At what point does being intrepid cross the line into foolhardiness? The couple were insistent that everyone they had met in Iran had been very welcoming. On the other hand just last week the BBC reported that a British couple in their late fifties motorbiking across Asia had been arrested by the Iranian authorities and accused of espionage. Maybe having a UK passport in Iran is inherently more risky than being Italian. Also the BBC reported that the British woman was engaged in a research project comparing social attitudes in the countries they crossed. Not a wise move I would have thought in Islamic state with an avowed hatred of the US and its allies.

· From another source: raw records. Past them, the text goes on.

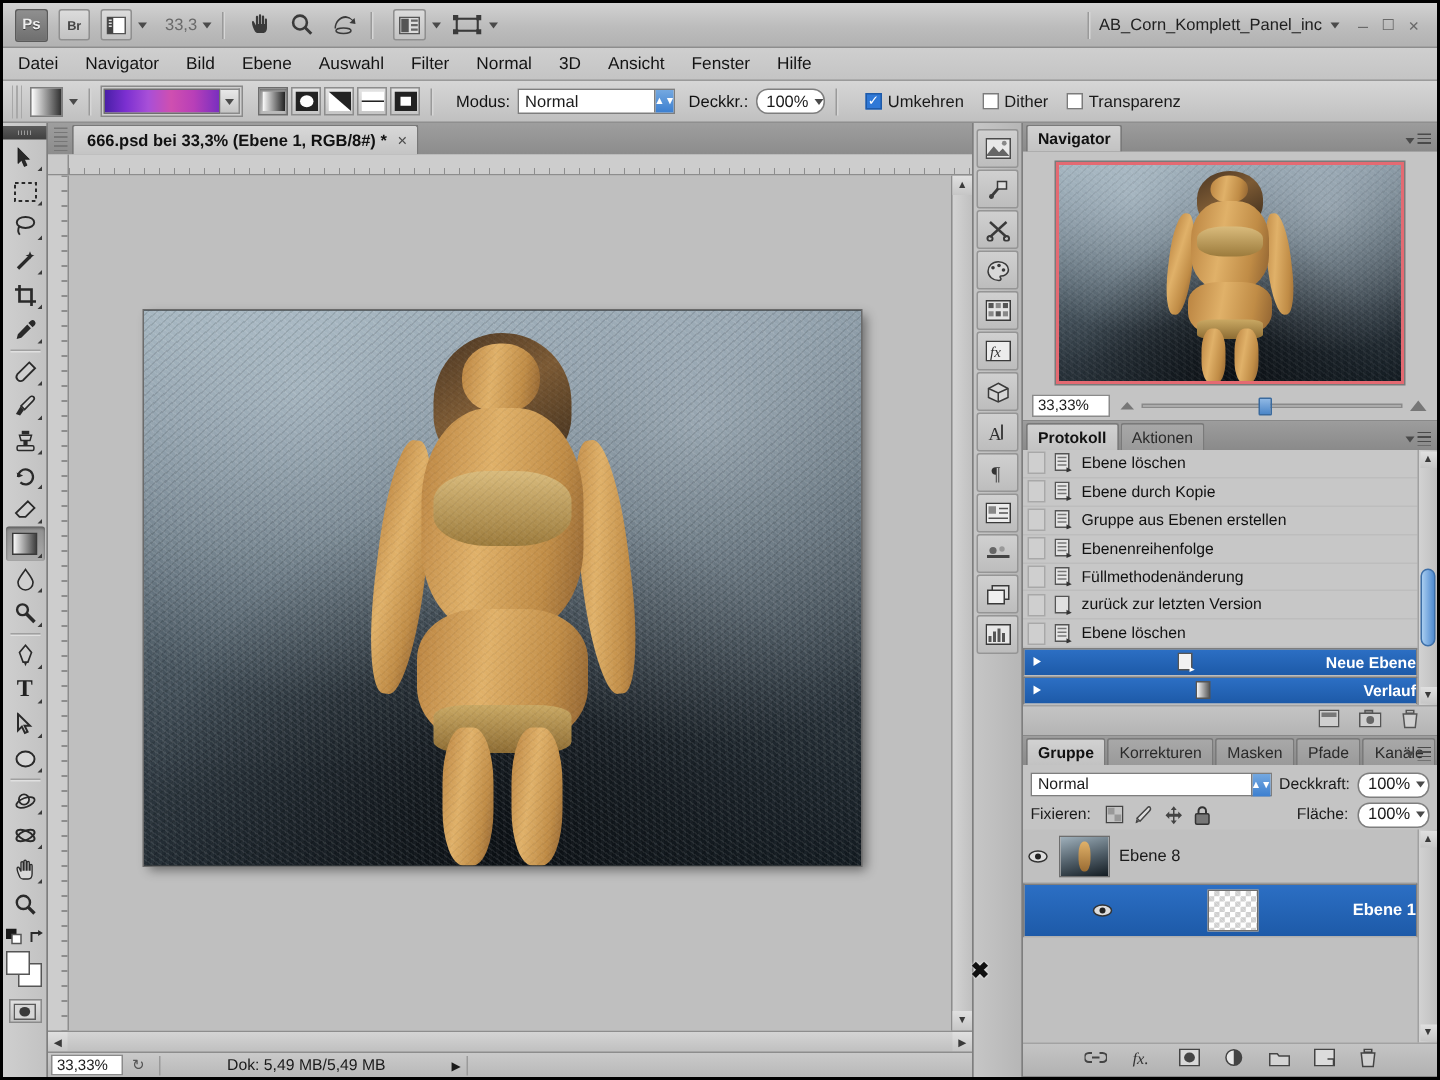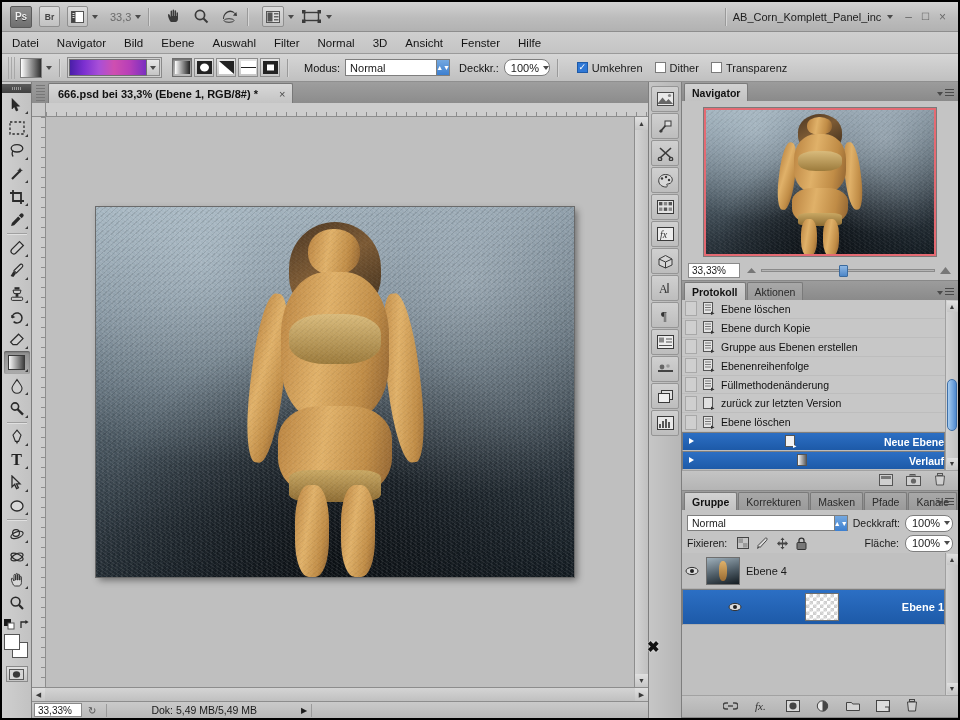--- a/index.html
+++ b/index.html
@@ -134,7 +134,7 @@
   .tabgrip{ width:9px;height:16px;align-self:center;margin-right:3px;
     background:repeating-linear-gradient(#777 0 1px,transparent 1px 3px);}
   .tab{
-    height:20px;display:flex;align-items:center;gap:21px;padding:0 7px 0 9px;
+    height:20px;display:flex;align-items:center;gap:7px;padding:0 7px 0 9px;
     background:linear-gradient(#d8d8d8,#c4c4c4);
     border:1px solid #787878;border-bottom:none;
     border-radius:2px 2px 0 0;font-size:11px;font-weight:bold;color:#111;margin-top:24px;

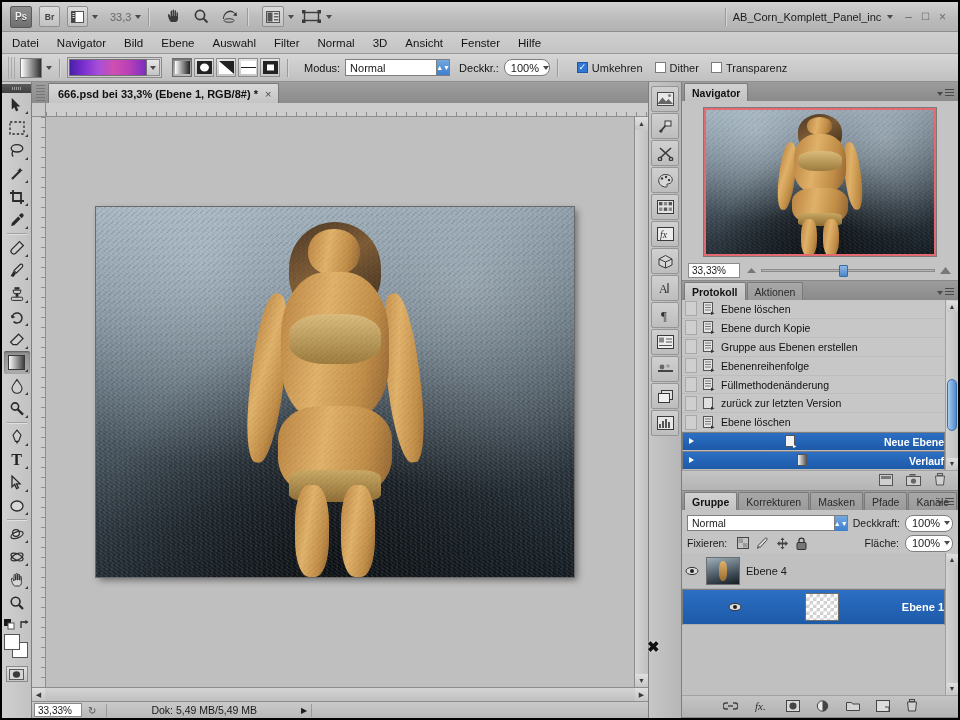--- a/index.html
+++ b/index.html
@@ -1073,7 +1073,7 @@
                   <span style="position:absolute;inset:0;background:linear-gradient(165deg,#9fb0bb,#4e5c66 55%,#141c22);"></span>
                   <span style="position:absolute;left:36%;top:12%;width:28%;height:78%;border-radius:40%;background:linear-gradient(#e0b169,#9a6c33);"></span>
                 </span>
-                <span class="lname">Ebene 4</span>
+                <span class="lname">Ebene 8</span>
               </div>
 
               <div class="lrow sel">

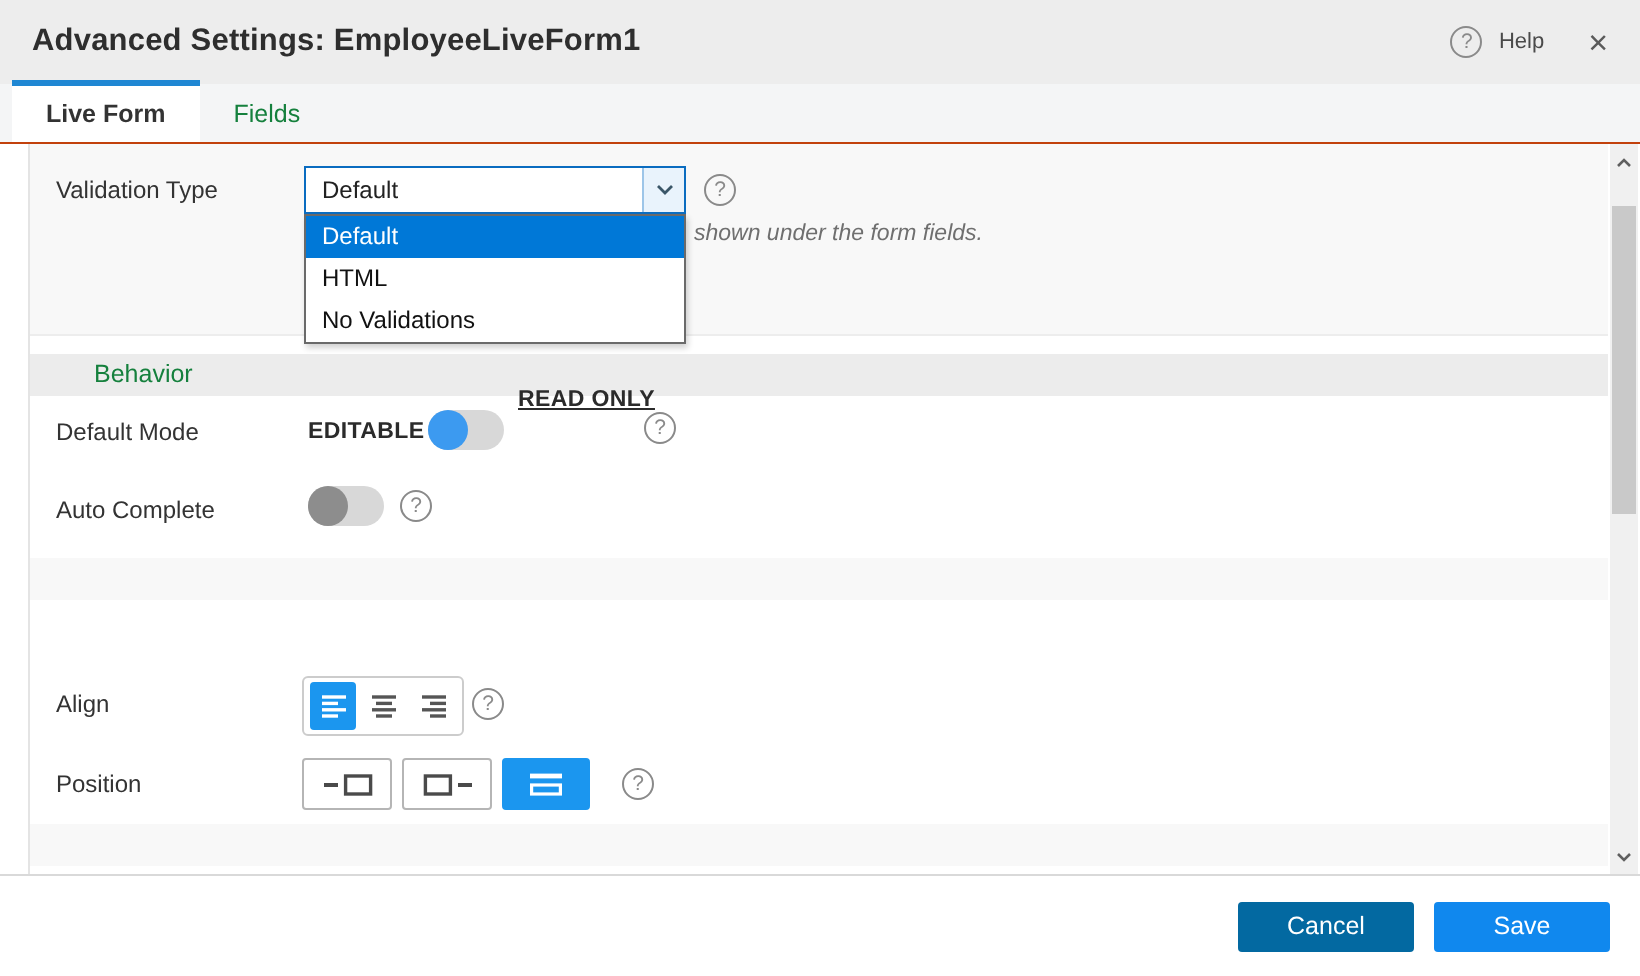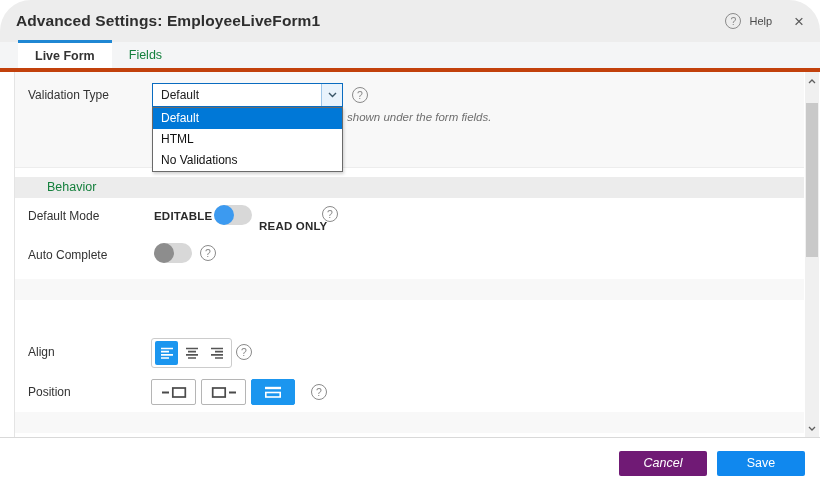--- a/index.html
+++ b/index.html
@@ -4,7 +4,7 @@
 <style>
   * { margin:0; padding:0; box-sizing:border-box; }
   html,body { width:820px; height:488px; font-family:"Liberation Sans", sans-serif; background:#fff; }
-  .dialog { position:relative; width:820px; height:488px; background:#fff; overflow:hidden;border-radius:31px; }
+  .dialog { position:relative; width:820px; height:488px; background:#fff; overflow:hidden; }
 
   
   .hdr { position:absolute; left:0; top:0; width:820px; height:42px; background:#ededed;

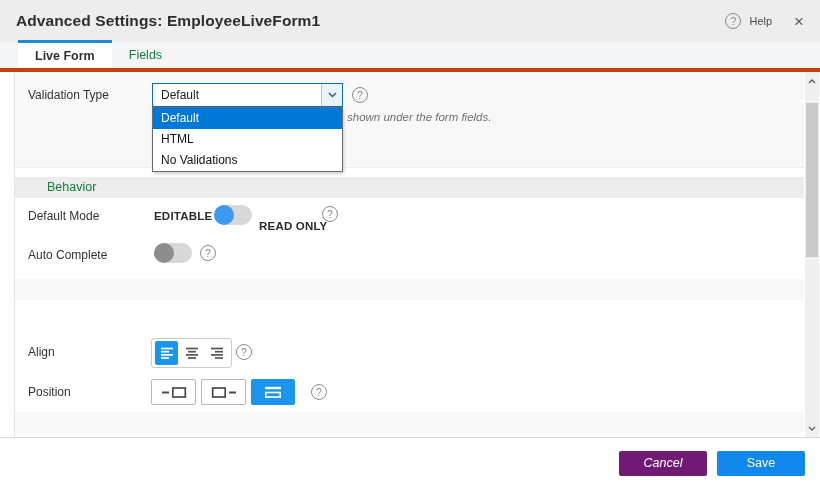--- a/index.html
+++ b/index.html
@@ -19,7 +19,7 @@
 
   
   .tabbar { position:absolute; left:0; top:42px; width:820px; height:30px; background:#f4f5f6;
-            border-bottom:4px solid #c2410c; display:flex; align-items:stretch; padding-left:18px; }
+            border-bottom:1px solid #c2410c; display:flex; align-items:stretch; padding-left:6px; }
   .tab { font-size:12.5px; color:#15803d; display:flex; align-items:center; padding:0 17px; cursor:pointer; }
   .tab.active { background:#fff; border-top:3px solid #1f87d3; color:#333; font-weight:700;
                 margin-top:-2px; padding-top:0; }

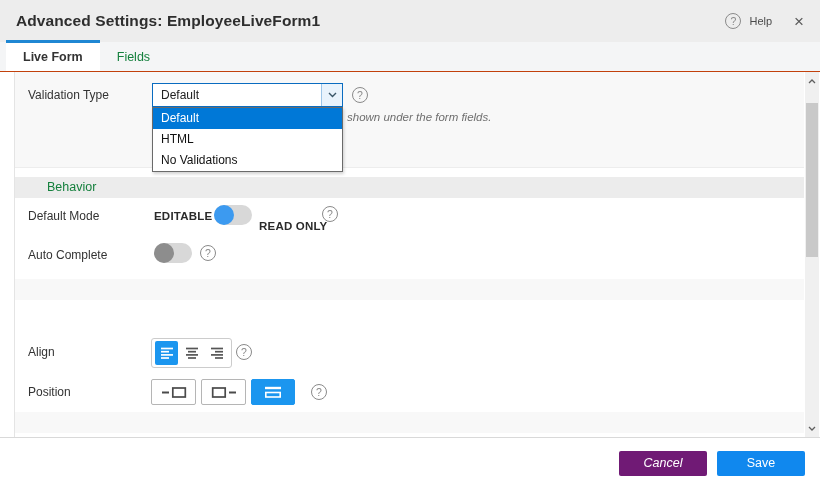--- a/index.html
+++ b/index.html
@@ -149,7 +149,7 @@
     <div class="toggle" style="left:214px; top:133px;">
       <span class="knob blue"></span>
     </div>
-    <span class="toggle-side" style="left:259px; top:148px;">READ ONLY</span>
+    <span class="toggle-side" style="left:259px; top:122px;text-decoration:underline;">READ ONLY</span>
     <span class="hicon help-circle" style="left:322px; top:134px;">?</span>
 
     <div class="fld-label" style="left:28px; top:176px;">Auto Complete</div>

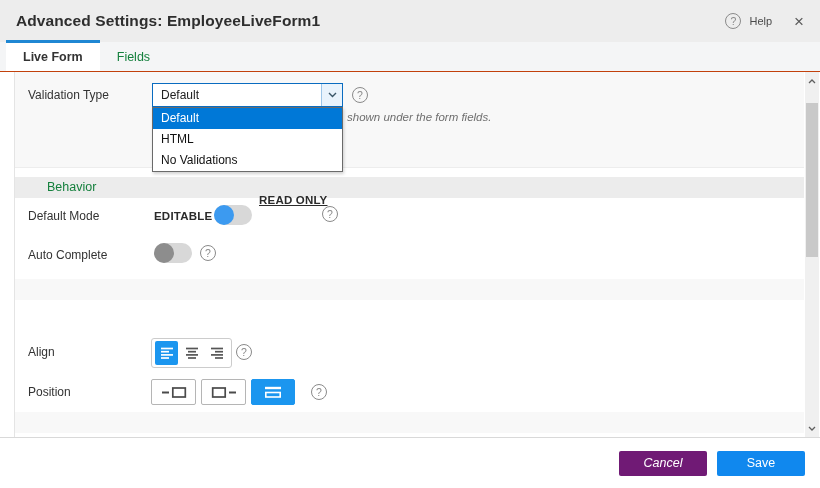--- a/index.html
+++ b/index.html
@@ -91,7 +91,7 @@
             justify-content:flex-end; gap:10px; padding-right:15px; }
   .btn { width:88px; height:25px; border:none; border-radius:2px; font-size:12.5px; color:#fff;
          font-family:"Liberation Sans", sans-serif; cursor:pointer; }
-  .btn.cancel { background:#701a75;font-style:italic; }
+  .btn.cancel { background:#0369a1; }
   .btn.save { background:#1088ee; }
 
   svg { display:block; }

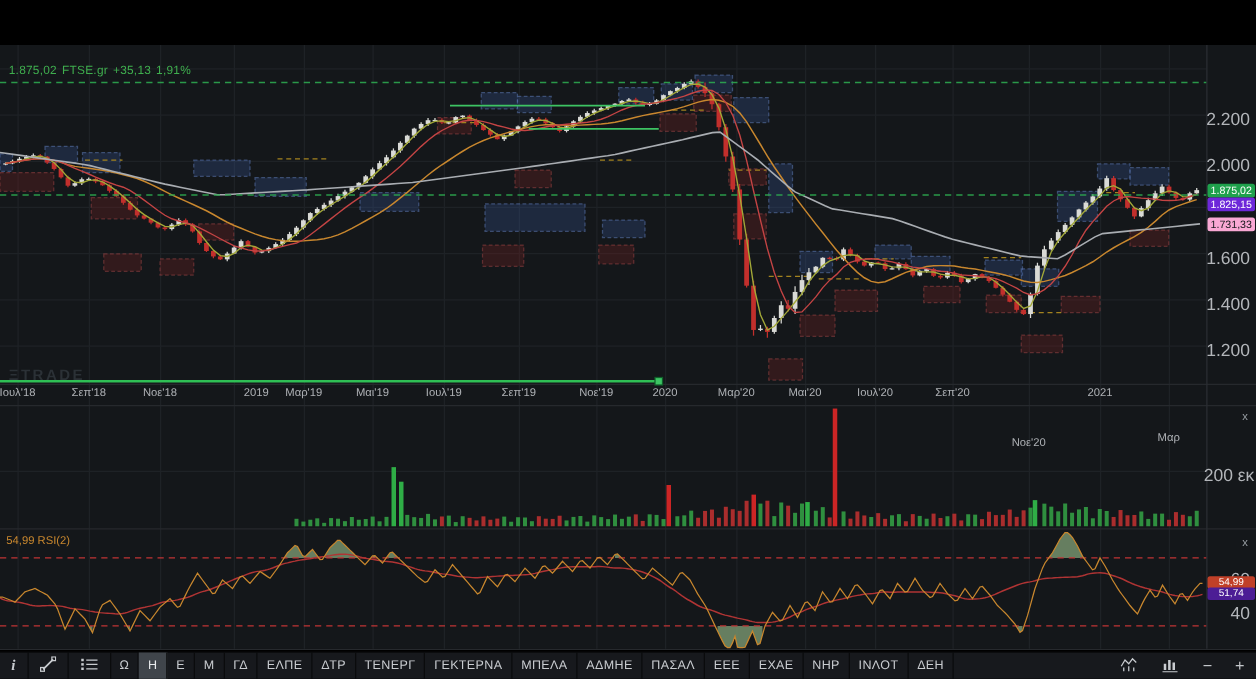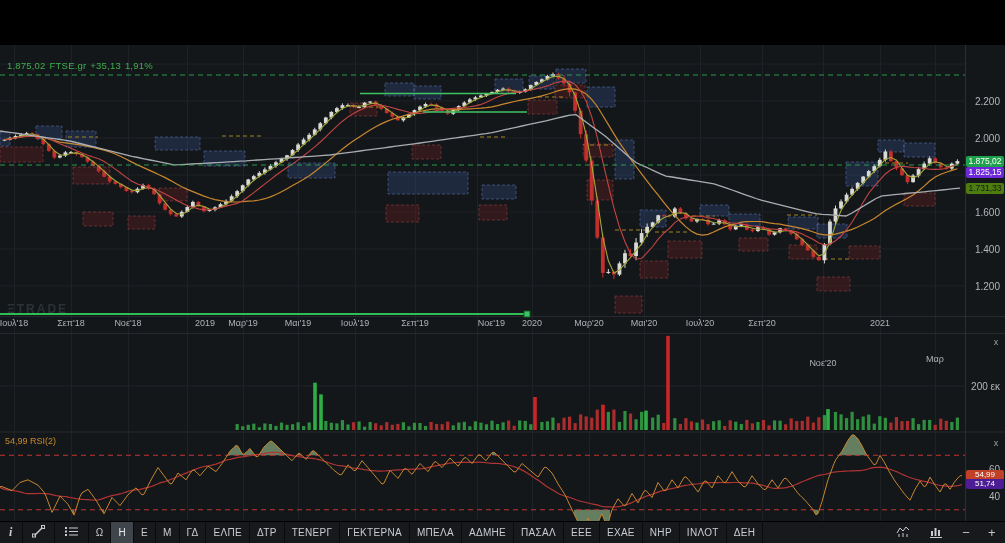--- a/index.html
+++ b/index.html
@@ -5,7 +5,7 @@
   html,body{margin:0;padding:0;background:#000;}
   body{width:1005px;height:543px;overflow:hidden;font-family:"Liberation Sans",sans-serif;}
   .screen{position:relative;width:1005px;height:543px;background:#000;}
-  .chart-area{position:absolute;left:0;top:9px;width:938px;height:521px;}
+  .chart-area{position:absolute;left:0;top:0;width:938px;height:521px;}
   #chart-svg{position:absolute;left:0;top:0;}
   .ovl{position:absolute;font-family:"Liberation Sans",sans-serif;white-space:nowrap;}
   .legend{left:7px;top:51px;font-size:9.5px;color:#3fae4e;letter-spacing:.2px;}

We love travel but we are definitely not intrepid. I am adept at rationalising this, citing Rebecca Solnit's 'The Faraway Nearby' or asserting, only half jokingly, that there are remote villages in South Yorkshire that exhibit cultural peculiarities more usually associated with recently contacted tribes in the upper Amazon basin. In the end we just have to accept that increasingly we are reluctant to travel anywhere that lacks a sunny climate and a café culture. That being said in the last six months this self imposed constraint has taken us to some amazing places - Japan, New Zealand, Singapore... Where next? I bet Patagonia has some really cool cafés, or somew other spot on the globe with a Hispanic heritage or community of third generation Italian  émigrés.